# Installer Gentoo Usb

## cherif1969

Bonjour

je me lance sur gentoo ... et j'aimerai l'installer à partir d'une clé usb

donc j'ai bien préparé la cle usb pour une installe minimal

elle boote bien .. etc 

mais en Default j'ai une erreur alors je choisi gentoo 

là tout va bien

ensuite j'arrive à l'invite de commande ... il ne reconnait même pas la commande emerge

ensuite je voudrais avoir l'internet en wifi là encore il n'a pas reconnu ma wifi usb

alors j'ai ce problème de wifi et emerge non reconnu ...

pouvez-vous m'aider ?

Merci

ma clé usb wifi : tew-624UB

----------

## augustin

Je suis nouveau ici, donc je doute pouvoir aider.

Mais votre poste manque de détails qui puissent permettre à d'autre d'aider.

Pouvez-vous compléter un peu?

Pour commencer, comment avez-vous préparé votre clé usb?

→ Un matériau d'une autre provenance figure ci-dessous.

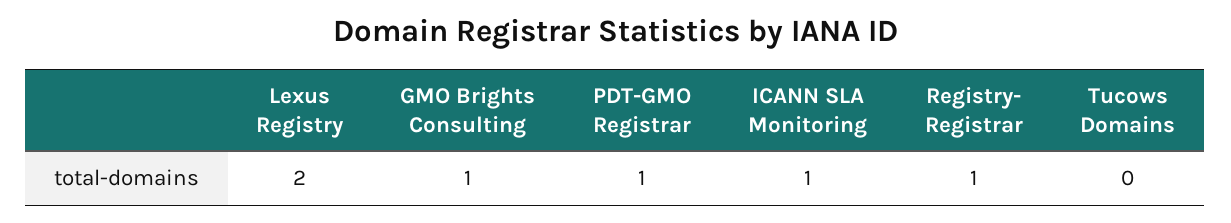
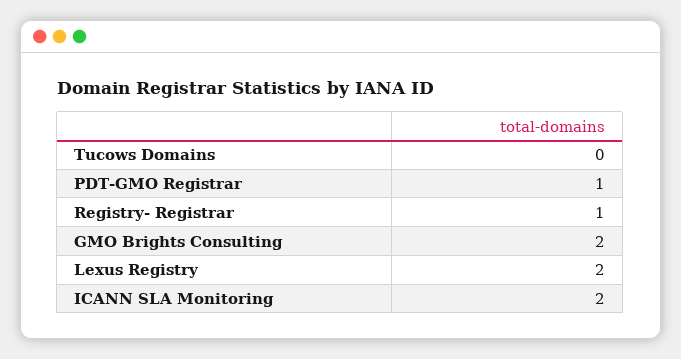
GMO Brights Consulting: 1 -> 2
ICANN SLA Monitoring: 1 -> 2

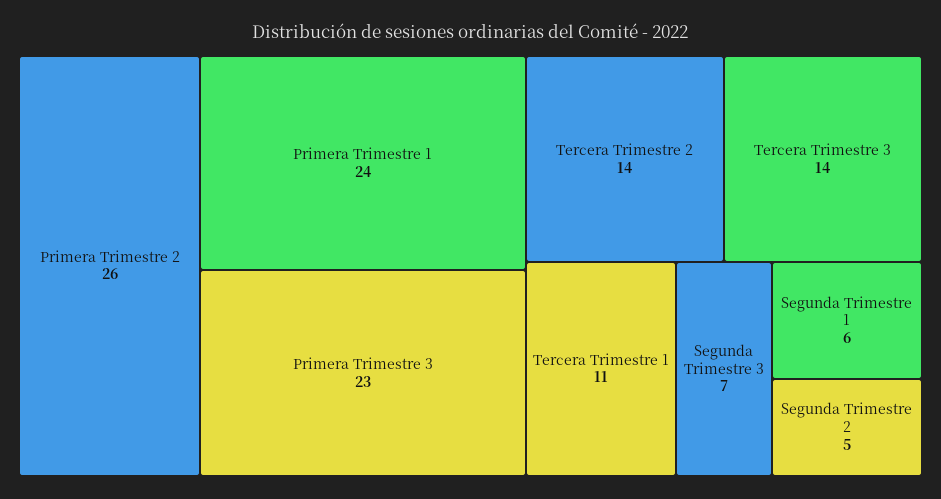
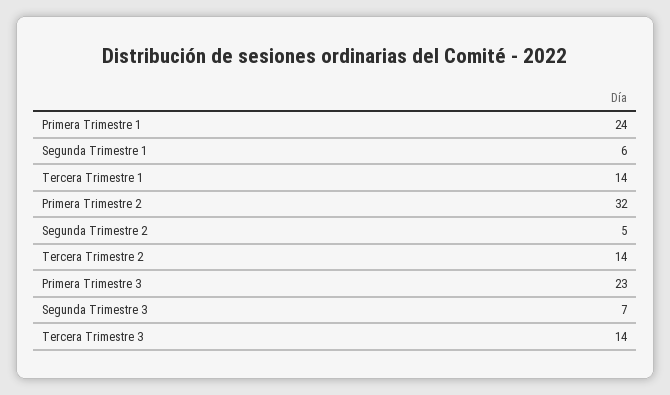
Primera Trimestre 2: 26 -> 32
Tercera Trimestre 1: 11 -> 14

Quelles sources (quelle image) avez-vous installé dessus?

----------

## SirRobin2318

Bonjour, 

utilise SysRescueCD à la place: http://www.sysresccd.org/SystemRescueCd_Homepage

Il a un meilleur support wifi. 

Sinon, je ne crois pas que le systeme d'installation ait besoin d'emerge du tout. 

C'est dans ton chroot que tu utiliseras cette commande, après l'avoir installé avec l'étape stage3.

https://wiki.gentoo.org/wiki/Handbook:Main_Page

----------

## SirRobin2318

Le handbook sur le wiki est le plus à jour, mais la VF n'a pas l'air de fonctionner. Si t'as des doutes compare avec l'ancienne VF:

http://www.gentoo.org/doc/fr/handbook/handbook-amd64.xml?full=1

----------